Eagles News: Zach Brown Agrees to 1-Year Contract to Join PHI
May 3, 2019
The Philadelphia Eagles announced they signed free-agent linebacker Zach Brown to a one-year deal on Friday.
Pro Football Talk reported the contract is worth $3 million.
Brown took to both Twitter and Instagram to celebrate the deal:
The move comes after the 29-year-old was released by Washington following a two-year run in the nation's capital. The move helped the team clear $5.75 million in cap space.
Brown previously spent four years with the Tennessee Titans and one year with the Buffalo Bills.
He has been one of the busiest linebackers in the NFL in recent seasons, averaging 124 tackles a season over the last three years. He is coming off a 2018 campaign that saw him pile up 96 tackles, one sack, two forced fumbles and one pass breakup.

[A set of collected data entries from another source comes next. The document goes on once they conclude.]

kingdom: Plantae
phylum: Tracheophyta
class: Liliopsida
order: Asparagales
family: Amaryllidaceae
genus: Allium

Brown had an all-around solid performance last year. As Pro Football Focus' Mark Chichester noted, he was just one of three linebackers to record a PFF grade of 80.0-plus in run defense, coverage and tackling. The Carolina Panthers' Luke Kuechly and the Seattle Seahawks' Bobby Wagner were the only other two to achieve that feat.
Pro Football Focus @PFFZach Brown was the highest-graded free agent left, regardless of position. He put up career-highs in overall, run-defense and tackle grade last season with Washington, missing just 4 of his 95 total attempts last year. He joins the #Eagles as 2018's third highest-graded LB. https://t.co/GI0qVr3P5j
Furthermore, Brown has made a major impact in stopping the run in recent years. Per Chichester, his 95 defensive stops against the run are third-most by a linebacker over the last three seasons.
It was in the North Carolina product's previous stop, Buffalo, that he recorded a career-high 149 tackles in 2016. Although he has three seasons with four-plus sacks, he has just 3.5 sacks over the past two seasons combined.
Washington reportedly shopped Brown prior to his release, but with two years and $14.25 million remaining on the deal he signed in 2018, there were no takers.
Instead, Philadelphia decided to wait Washington out and make a run at the linebacker when he hit the open market.